The word come in right away, they needed about five guys to take
in ammunition and I was one that was picked, Veno was picked,
Corporal Vic Lawrence was picked, he was the leader of our
group. And we had to go down a trail, up to where there was an
old abandoned Italian hospital. But there was a plane there,
down and the pilot was laying out of the cockpit, he was dead.
And we walked by that and we got to a sunken road, and in the
sunken road there was a cliff and there was holes in the cliff.

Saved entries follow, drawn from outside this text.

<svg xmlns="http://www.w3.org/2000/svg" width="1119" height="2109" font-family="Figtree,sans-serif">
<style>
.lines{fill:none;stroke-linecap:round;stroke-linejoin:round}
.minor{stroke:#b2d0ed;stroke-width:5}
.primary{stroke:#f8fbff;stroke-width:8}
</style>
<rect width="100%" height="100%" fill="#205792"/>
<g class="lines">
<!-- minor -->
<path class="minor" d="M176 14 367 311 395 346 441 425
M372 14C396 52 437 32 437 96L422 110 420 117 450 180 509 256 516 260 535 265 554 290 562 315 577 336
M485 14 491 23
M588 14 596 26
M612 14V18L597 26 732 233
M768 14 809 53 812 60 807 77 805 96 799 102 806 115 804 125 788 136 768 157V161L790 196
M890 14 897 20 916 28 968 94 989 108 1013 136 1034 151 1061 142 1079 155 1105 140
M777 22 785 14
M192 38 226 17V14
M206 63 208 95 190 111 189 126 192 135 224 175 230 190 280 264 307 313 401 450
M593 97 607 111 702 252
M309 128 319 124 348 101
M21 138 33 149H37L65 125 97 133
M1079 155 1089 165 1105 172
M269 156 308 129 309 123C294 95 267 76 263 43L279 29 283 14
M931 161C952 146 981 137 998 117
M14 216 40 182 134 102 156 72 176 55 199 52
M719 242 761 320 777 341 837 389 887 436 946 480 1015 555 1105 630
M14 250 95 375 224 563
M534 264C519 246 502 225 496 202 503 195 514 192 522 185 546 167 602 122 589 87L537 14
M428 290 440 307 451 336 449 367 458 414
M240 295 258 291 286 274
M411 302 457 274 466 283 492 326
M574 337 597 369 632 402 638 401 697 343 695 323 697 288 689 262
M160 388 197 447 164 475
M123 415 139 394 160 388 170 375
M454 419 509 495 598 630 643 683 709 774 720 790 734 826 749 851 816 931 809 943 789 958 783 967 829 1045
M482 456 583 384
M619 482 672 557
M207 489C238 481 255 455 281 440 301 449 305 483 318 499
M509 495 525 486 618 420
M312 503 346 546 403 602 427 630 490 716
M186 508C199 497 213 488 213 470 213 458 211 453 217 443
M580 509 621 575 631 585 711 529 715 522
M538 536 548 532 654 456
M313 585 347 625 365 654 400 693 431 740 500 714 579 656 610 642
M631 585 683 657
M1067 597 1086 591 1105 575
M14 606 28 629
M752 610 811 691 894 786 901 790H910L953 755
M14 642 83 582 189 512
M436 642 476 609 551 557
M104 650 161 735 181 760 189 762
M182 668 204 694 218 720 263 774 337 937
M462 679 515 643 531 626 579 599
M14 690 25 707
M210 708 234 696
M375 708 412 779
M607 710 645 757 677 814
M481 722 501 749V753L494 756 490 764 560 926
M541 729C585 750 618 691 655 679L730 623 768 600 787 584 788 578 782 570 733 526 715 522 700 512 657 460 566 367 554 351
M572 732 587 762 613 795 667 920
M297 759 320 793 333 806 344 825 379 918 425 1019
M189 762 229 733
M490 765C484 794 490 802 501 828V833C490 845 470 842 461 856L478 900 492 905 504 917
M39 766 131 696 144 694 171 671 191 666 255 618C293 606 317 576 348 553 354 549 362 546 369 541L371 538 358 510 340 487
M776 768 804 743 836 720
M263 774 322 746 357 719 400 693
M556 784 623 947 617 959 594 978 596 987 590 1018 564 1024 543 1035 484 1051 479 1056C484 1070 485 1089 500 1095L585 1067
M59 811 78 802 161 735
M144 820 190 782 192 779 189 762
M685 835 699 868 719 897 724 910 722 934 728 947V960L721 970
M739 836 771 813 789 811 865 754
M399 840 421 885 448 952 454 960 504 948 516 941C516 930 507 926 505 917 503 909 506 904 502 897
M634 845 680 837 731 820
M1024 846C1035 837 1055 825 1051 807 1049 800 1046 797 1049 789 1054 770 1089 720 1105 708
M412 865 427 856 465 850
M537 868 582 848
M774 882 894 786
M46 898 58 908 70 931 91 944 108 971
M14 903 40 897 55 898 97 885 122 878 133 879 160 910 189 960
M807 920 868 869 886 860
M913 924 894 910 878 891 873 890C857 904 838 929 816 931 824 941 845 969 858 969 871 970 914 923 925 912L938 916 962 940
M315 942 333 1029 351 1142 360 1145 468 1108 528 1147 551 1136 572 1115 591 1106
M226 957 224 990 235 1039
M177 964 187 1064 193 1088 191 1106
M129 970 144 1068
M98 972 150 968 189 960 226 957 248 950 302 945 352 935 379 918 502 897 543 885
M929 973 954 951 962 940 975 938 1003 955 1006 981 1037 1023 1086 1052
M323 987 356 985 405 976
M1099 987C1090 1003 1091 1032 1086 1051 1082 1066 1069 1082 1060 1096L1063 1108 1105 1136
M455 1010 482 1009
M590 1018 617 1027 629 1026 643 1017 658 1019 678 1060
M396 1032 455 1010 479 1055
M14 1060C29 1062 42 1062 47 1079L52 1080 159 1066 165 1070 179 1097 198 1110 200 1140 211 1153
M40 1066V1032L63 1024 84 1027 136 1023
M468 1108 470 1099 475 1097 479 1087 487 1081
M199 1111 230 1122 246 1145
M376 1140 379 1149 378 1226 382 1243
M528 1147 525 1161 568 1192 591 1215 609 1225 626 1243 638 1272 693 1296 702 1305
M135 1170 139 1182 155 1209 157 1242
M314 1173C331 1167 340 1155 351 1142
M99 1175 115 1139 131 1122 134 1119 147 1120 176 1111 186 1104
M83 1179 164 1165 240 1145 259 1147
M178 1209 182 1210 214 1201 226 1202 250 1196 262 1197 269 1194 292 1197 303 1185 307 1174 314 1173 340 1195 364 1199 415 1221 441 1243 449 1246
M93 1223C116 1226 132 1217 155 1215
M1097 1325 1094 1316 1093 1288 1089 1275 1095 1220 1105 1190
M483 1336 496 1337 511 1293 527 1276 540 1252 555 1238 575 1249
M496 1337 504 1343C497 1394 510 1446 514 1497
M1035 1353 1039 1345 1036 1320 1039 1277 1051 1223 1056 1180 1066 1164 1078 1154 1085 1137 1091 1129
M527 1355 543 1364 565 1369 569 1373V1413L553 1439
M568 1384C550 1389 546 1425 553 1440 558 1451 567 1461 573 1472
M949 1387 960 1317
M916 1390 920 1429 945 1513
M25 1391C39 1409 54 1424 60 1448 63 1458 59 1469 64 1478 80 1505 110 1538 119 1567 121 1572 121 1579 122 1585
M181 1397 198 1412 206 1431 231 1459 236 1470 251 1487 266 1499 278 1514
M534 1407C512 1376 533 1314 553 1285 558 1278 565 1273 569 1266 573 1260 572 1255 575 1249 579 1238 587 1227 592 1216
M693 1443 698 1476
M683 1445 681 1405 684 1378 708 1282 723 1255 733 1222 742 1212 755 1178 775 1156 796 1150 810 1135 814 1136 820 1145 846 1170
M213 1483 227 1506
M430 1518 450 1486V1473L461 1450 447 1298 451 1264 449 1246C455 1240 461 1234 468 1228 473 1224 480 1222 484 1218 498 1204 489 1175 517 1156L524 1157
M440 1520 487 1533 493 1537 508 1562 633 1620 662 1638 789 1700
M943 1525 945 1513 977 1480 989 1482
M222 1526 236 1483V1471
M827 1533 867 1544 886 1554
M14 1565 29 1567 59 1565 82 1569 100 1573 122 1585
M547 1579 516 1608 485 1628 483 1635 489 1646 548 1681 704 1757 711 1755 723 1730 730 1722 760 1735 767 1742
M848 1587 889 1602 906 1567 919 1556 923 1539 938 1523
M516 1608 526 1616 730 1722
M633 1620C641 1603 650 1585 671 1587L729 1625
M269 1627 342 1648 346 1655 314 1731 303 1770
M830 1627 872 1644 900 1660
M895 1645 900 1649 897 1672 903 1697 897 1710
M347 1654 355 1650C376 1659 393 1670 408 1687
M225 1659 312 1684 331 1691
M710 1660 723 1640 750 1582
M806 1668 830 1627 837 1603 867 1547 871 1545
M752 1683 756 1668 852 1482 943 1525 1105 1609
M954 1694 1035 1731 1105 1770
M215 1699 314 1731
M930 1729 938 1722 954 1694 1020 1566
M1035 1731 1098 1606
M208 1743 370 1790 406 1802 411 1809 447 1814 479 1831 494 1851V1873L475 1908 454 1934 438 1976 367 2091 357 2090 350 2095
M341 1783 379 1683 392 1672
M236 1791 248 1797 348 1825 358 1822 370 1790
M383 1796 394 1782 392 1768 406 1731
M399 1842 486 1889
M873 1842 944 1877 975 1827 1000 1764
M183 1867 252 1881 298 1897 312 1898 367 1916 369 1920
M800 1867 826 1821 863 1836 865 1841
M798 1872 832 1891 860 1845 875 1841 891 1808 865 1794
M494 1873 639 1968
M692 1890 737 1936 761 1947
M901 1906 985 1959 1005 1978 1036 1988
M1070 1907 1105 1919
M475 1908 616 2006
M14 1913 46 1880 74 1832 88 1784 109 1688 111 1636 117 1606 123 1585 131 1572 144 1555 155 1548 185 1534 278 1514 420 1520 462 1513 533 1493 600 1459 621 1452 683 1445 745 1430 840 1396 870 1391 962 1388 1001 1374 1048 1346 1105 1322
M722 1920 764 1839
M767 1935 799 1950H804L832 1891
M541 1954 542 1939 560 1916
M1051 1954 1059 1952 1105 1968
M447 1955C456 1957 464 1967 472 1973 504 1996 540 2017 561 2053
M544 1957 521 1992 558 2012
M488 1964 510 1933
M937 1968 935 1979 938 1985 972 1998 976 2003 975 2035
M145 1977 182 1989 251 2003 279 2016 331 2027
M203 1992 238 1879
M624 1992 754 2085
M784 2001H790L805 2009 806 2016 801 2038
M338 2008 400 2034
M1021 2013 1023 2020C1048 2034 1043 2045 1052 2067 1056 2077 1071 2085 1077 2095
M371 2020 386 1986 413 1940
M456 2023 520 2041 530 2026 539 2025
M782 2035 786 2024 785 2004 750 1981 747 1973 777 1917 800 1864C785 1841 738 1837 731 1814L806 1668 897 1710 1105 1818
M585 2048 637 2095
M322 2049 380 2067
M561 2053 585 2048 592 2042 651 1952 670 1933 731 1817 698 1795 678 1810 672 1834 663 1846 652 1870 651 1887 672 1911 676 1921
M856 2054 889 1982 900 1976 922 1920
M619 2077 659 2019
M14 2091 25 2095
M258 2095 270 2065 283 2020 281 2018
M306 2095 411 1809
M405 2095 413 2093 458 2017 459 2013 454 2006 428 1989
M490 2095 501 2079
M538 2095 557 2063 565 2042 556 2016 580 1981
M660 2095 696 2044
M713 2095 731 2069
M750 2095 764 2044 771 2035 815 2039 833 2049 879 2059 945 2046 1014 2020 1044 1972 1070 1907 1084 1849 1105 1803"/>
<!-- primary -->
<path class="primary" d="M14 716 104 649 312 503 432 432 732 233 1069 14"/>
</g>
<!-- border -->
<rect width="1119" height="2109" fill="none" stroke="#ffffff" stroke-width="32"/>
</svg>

And I don't know what company was in there but they were
soldiers in these holes. And the officer was there and we come up
and we says, well I remember asking, I says, "Where's that
bloody church we gotta go to?" And the guy pointed, he
says, "Way across the valley there" and he says, "I hope you
make it." So I said to the Corporal, "How are we going to go
Vic?" and he says, "Well, we'll take the low ground. We'll go
through these olive trees." So we started out and we come to a
great big building and there was straw on the floor and I picked
up a little dictionary, one of them tiny ones, it had Russian
and German in it. And I knew then they had Russian soldiers with
them, ‘cause why was a Russian dictionary there? So anyway, it
smelt of Germans, like Germans had just vacated it, they did
have a smell, there's no kidding. Maybe they didn't bath like us
for a long time. But anyway, I noticed this highway up here and
I said to Vic then, when we were ready to go, it was just about
eight o'clock in the morning, hot, really hot, about the 21st
of September. And he says, "Well, we'll take the low ground and
go that way." And I says, "Well, can I get up there on the
highway and go down the highway?" He says "Okay." Well I,
well I climbed up, it was about a ten foot bank, cactus,
and I got through the cactus and I got up on top. When I got
up on top there, boy it was quiet. And I walked down the
road a little ways and I look and here on the side of me, there
was a whole bunch of Germans walking around with rifles and
they were feeding them, they were starting to feed them. And
there was two Red Cross trucks right there. And this one German
was just going to get his food, I was that close. He held out his
mess tin and he looked and he seen me and I waved at him like
this and he waved back and I kept going down the road. And I
watched him get his food dumped in his mess tin. So I walked down
the road a ways and out of the bush came a German officer on a
stretcher and a sergeant behind and they had a badly wounded guy
on there, he had a head wound, you know, blood coming out, like,
a stained bandage. And they set the stretcher down from about
there to where your camera is and the officer looked at me and I
looked at him and I pointed down at the German and I said in
German, "He's really badly wounded, isn't he?" And this
guy's looking at me funny and he said, "Yeah, he really is."And I
says, "Well, you take him back to where the other German soldiers
are." And he says, "Yeah, we're doing that."